Thoughts on Tebow

Back in 2008, a group of my Tampa buddies and I were playing golf at Timuquana Country Club (a great Donald Ross course) in Jacksonville, Florida, during what has become an annual outing that involves as much golf as you can humanly play in a three-day period.

We were playing an extra nine holes, in what basically amounted to a seven-man scramble in order to finish before sunset. There was a threesome behind us, so we waved them through. One of our guys asked, “Isn’t that Tim Tebow?”

Sure enough, it was Tebow, playing with some equally-large guys. Since both of our daughters went to Nease, that automatically gives me Tebow Access. So – when they pulled up to the 9th tee, I introduced myself to Tim, informed him Lauren was our daughter, explained the Nease connection, all of that.

“That name sounds familiar”, Tim said.

I thought to myself, “It should sound familiar. She has more state championship rings than you do.”

I will offer these observations about Tebow’s golf game: He plays left-handed, his address is about one and a-half seconds, and he hits the ball a long way.

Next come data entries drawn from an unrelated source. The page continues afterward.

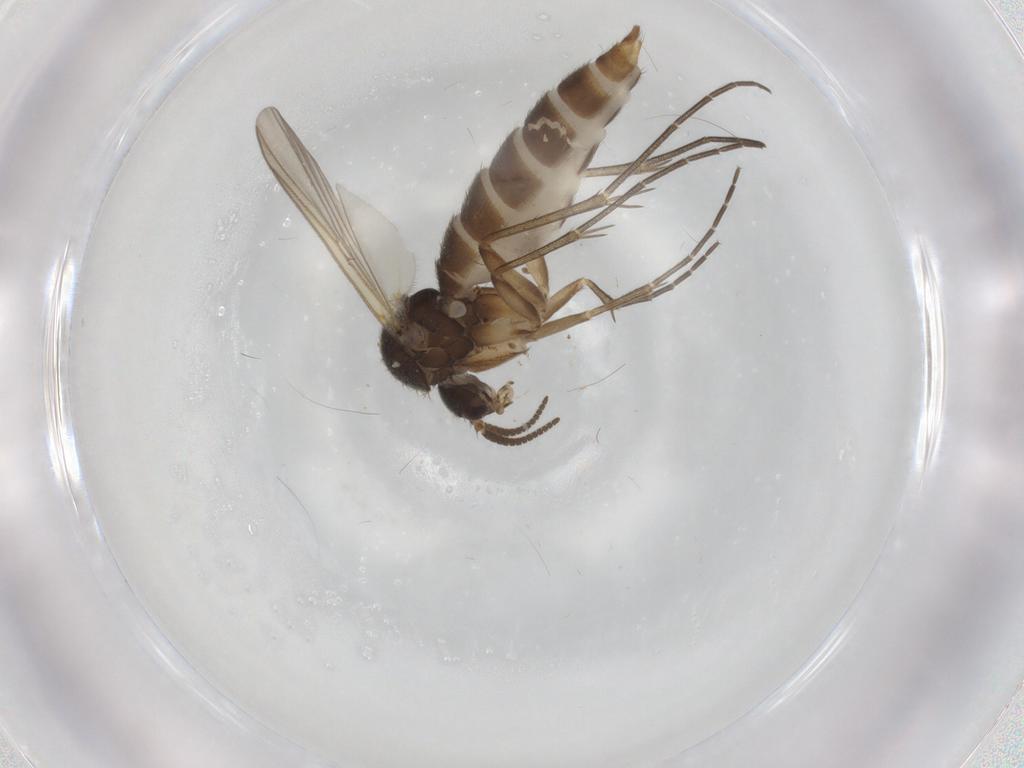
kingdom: Animalia
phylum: Arthropoda
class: Insecta
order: Diptera
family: Mycetophilidae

Tebow-mania. I don’t think I have seen anything like this. It’s more than just a football player, it’s more than the fortunes of an NFL football team and a season. As such, I think everyone struggles to put it into a context. I don’t think that context is somehow about determining whether God cares which team wins a football game, continues winning football games, wins a Super Bowl, etc.

What all of this should make us ponder, is what Brent Curtis and John Eldredge advise, which is to ask, “Hmm. I wonder what God is up to in this?”

Whatever it is, it transcends Tim Tebow.

Yet, people love him, and people hate him, people want him to succeed, and people want him to fail. Not just in football, but in life.

I think Tim would do well to remind folks – indeed, to remind himself – of the words attributed to another athlete. Eric Liddell was the gold medalist in the 400 meters at the Paris Olympics in 1924. He died in a Japanese internment camp in China in 1945, while serving as a Christian missionary.

Whether or not the Denver Broncos beat the New England Patriots: “In the dust of defeat as well as the laurels of victory there is a glory to be found if one has done his best.”

In terms of what really matters: “We are all missionaries. Wherever we go we either bring people nearer to Christ or we repel them from Christ.”